* Task brief: If a line of the data below contains the string "including", count it, then state the total alone.

* Supplied material:
----
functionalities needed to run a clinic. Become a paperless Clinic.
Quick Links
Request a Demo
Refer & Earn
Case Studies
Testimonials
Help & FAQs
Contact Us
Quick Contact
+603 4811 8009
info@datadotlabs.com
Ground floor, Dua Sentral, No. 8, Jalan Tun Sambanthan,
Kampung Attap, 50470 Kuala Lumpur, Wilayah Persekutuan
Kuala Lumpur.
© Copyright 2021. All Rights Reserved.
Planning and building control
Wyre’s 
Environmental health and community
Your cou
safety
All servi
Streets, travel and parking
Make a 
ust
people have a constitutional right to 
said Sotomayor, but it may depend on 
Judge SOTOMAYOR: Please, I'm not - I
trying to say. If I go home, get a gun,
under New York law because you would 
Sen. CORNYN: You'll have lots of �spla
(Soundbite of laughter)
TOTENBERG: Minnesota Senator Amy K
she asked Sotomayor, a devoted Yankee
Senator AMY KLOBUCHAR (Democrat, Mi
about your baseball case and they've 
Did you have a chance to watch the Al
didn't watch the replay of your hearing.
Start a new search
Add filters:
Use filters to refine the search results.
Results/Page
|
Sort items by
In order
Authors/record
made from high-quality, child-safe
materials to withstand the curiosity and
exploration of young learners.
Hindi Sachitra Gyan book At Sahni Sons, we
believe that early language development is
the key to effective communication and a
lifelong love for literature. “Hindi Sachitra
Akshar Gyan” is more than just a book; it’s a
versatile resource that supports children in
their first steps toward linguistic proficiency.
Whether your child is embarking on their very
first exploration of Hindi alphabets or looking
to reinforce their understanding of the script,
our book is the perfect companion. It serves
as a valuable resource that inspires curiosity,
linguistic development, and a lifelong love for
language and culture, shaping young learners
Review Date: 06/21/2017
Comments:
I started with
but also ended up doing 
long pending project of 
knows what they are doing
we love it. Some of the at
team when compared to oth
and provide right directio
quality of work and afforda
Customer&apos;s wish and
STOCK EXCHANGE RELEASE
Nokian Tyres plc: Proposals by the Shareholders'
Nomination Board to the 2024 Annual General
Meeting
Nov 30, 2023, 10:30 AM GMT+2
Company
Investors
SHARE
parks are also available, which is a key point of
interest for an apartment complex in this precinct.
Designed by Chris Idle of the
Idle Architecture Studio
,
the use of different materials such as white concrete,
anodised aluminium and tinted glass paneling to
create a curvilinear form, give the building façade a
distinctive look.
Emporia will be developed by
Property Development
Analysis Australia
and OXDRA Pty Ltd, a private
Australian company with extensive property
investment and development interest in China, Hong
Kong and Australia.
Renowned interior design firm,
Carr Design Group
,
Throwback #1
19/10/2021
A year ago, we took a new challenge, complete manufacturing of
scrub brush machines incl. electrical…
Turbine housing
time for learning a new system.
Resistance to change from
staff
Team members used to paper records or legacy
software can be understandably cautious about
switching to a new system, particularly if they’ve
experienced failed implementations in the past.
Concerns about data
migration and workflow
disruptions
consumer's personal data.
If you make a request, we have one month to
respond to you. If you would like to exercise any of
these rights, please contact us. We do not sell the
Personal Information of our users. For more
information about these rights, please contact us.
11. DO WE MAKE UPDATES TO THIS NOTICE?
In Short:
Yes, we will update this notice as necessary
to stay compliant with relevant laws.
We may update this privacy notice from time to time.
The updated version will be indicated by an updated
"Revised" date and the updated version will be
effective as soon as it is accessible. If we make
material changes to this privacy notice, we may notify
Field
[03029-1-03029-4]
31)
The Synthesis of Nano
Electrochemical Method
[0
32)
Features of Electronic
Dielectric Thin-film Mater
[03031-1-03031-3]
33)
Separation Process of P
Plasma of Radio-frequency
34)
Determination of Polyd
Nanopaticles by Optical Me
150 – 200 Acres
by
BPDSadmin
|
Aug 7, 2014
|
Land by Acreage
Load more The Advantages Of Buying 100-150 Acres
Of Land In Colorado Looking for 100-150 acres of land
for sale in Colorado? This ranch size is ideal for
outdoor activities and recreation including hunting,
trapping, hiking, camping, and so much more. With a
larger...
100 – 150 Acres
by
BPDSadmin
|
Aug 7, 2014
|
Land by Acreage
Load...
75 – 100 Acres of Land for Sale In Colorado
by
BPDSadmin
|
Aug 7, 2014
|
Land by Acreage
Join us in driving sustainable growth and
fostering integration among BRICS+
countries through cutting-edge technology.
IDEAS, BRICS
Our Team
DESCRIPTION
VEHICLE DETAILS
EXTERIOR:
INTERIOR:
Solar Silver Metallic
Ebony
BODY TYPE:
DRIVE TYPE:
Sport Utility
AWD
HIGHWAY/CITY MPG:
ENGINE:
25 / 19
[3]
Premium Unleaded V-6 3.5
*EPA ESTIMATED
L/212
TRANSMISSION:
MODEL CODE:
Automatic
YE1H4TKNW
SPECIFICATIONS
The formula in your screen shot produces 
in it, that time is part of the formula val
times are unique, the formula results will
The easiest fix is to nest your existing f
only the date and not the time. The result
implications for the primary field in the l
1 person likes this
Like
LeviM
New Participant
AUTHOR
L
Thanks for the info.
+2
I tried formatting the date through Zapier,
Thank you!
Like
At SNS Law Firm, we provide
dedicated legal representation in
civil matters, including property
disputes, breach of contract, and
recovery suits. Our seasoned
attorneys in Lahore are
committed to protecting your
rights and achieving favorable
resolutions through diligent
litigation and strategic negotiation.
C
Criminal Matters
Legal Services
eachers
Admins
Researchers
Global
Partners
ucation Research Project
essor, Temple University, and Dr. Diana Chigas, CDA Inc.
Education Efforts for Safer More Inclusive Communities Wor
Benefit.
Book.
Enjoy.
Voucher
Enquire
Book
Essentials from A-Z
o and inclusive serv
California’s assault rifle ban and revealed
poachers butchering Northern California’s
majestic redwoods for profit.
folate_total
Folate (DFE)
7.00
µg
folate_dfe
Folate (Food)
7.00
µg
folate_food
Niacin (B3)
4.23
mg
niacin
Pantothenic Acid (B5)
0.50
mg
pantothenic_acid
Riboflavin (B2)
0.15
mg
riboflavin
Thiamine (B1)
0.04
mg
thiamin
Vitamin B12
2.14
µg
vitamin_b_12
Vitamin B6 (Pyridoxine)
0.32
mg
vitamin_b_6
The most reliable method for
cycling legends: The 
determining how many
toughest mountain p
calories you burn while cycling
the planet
----
* Solution for this exercise: 2